◆ **Activity**:
Reproduce all the data exactly, without pictures.

Stored items
*** Begin section ***

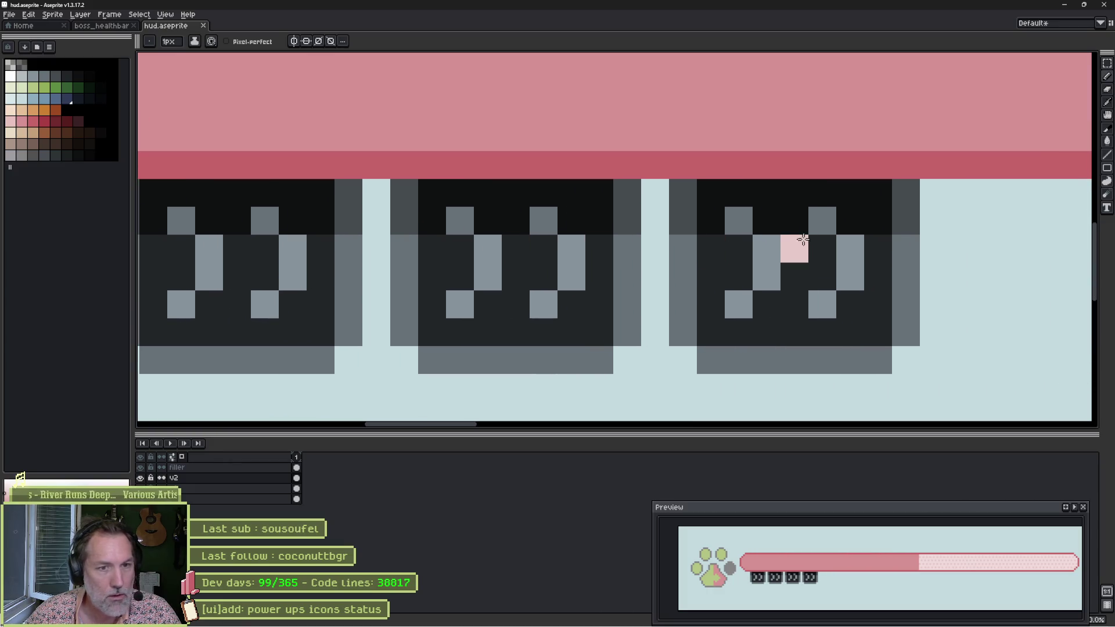
{"action": "mouse_move", "coordinate": [750, 216]}
{"action": "left_mouse_down"}
{"action": "mouse_move", "coordinate": [814, 237]}
{"action": "mouse_move", "coordinate": [786, 242]}
{"action": "mouse_move", "coordinate": [845, 279]}
{"action": "mouse_move", "coordinate": [833, 306]}
{"action": "left_mouse_up"}
{"action": "mouse_move", "coordinate": [581, 248]}
{"action": "left_mouse_down"}
{"action": "mouse_move", "coordinate": [573, 279]}
{"action": "mouse_move", "coordinate": [465, 289]}
{"action": "left_mouse_up"}
{"action": "left_click_drag", "start_coordinate": [368, 293], "coordinate": [718, 277]}
{"action": "mouse_move", "coordinate": [558, 232]}
{"action": "left_mouse_down"}
{"action": "mouse_move", "coordinate": [605, 232]}
{"action": "mouse_move", "coordinate": [604, 289]}
{"action": "mouse_move", "coordinate": [530, 288]}
{"action": "left_mouse_up"}
Sample the dark fill colour and paint out the remaining light top pixels on icons 2–4.
{"action": "key", "text": "i"}
{"action": "key", "text": "b"}
{"action": "left_click", "coordinate": [614, 204]}
{"action": "left_click", "coordinate": [531, 205]}
{"action": "left_click", "coordinate": [809, 204]}
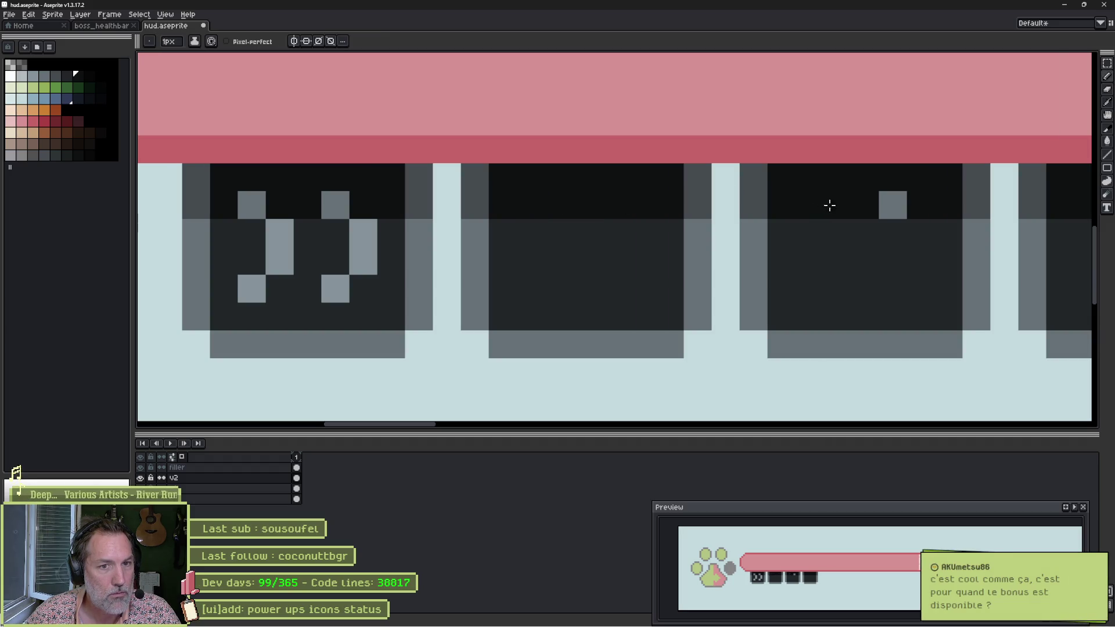
{"action": "left_click", "coordinate": [893, 205]}
{"action": "scroll", "coordinate": [911, 219], "scroll_direction": "right", "scroll_amount": 3}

*** End section ***

◆ **Response**:
{"action": "mouse_move", "coordinate": [750, 216]}
{"action": "left_mouse_down"}
{"action": "mouse_move", "coordinate": [814, 237]}
{"action": "mouse_move", "coordinate": [786, 242]}
{"action": "mouse_move", "coordinate": [845, 279]}
{"action": "mouse_move", "coordinate": [833, 306]}
{"action": "left_mouse_up"}
{"action": "mouse_move", "coordinate": [581, 248]}
{"action": "left_mouse_down"}
{"action": "mouse_move", "coordinate": [573, 279]}
{"action": "mouse_move", "coordinate": [465, 289]}
{"action": "left_mouse_up"}
{"action": "left_click_drag", "start_coordinate": [368, 293], "coordinate": [718, 277]}
{"action": "mouse_move", "coordinate": [558, 232]}
{"action": "left_mouse_down"}
{"action": "mouse_move", "coordinate": [605, 232]}
{"action": "mouse_move", "coordinate": [604, 289]}
{"action": "mouse_move", "coordinate": [530, 288]}
{"action": "left_mouse_up"}
Sample the dark fill colour and paint out the remaining light top pixels on icons 2–4.
{"action": "key", "text": "i"}
{"action": "key", "text": "b"}
{"action": "left_click", "coordinate": [614, 204]}
{"action": "left_click", "coordinate": [531, 205]}
{"action": "left_click", "coordinate": [809, 204]}
{"action": "left_click", "coordinate": [893, 205]}
{"action": "scroll", "coordinate": [911, 219], "scroll_direction": "right", "scroll_amount": 3}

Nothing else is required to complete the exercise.